Problem: Copy every entry exactly as it stands, though any image it holds should stay out of the copy.

Given data:
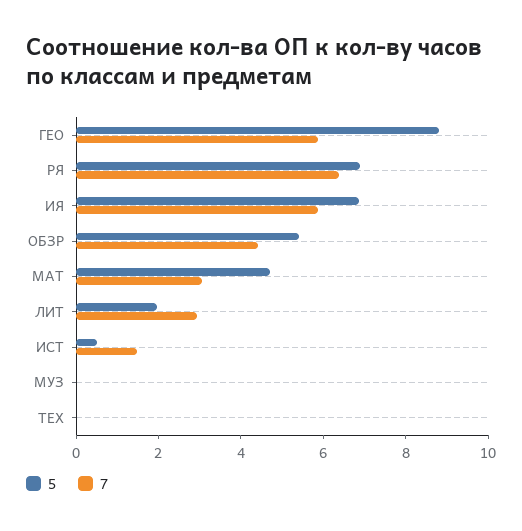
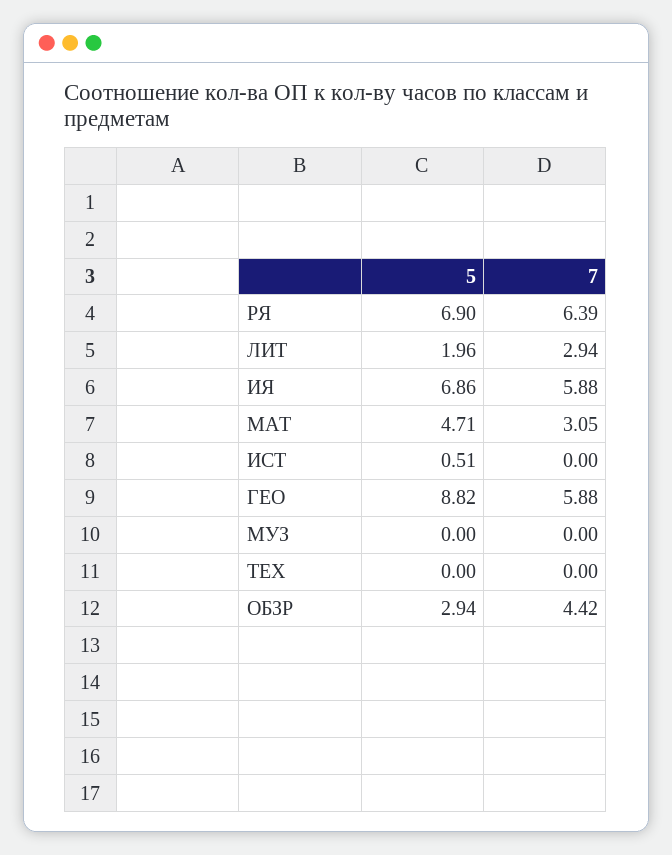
5, ОБЗР: 5.5 -> 2.94
7, ИСТ: 1.5 -> 0

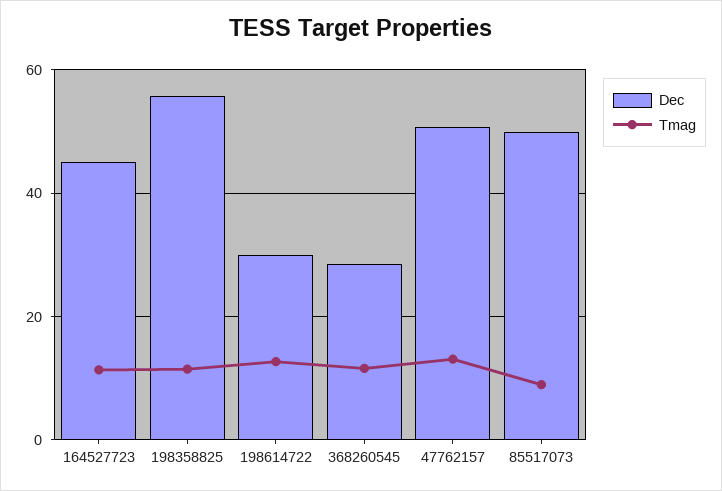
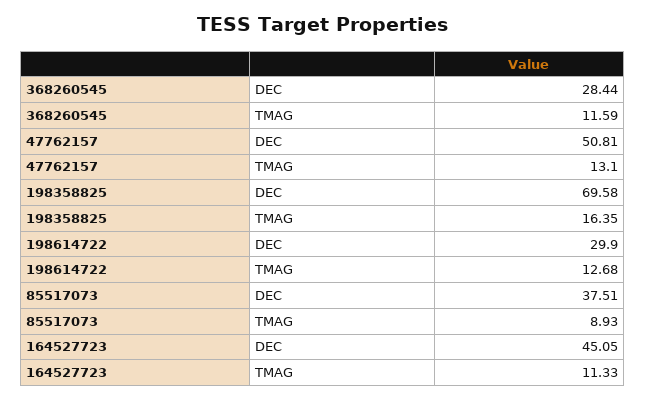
Dec, 198358825: 56 -> 69.58
Tmag, 198358825: 12 -> 16.35
Dec, 85517073: 50 -> 37.51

Your solution:
5, ОБЗР: 5.5 -> 2.94
7, ИСТ: 1.5 -> 0

Dec, 198358825: 56 -> 69.58
Tmag, 198358825: 12 -> 16.35
Dec, 85517073: 50 -> 37.51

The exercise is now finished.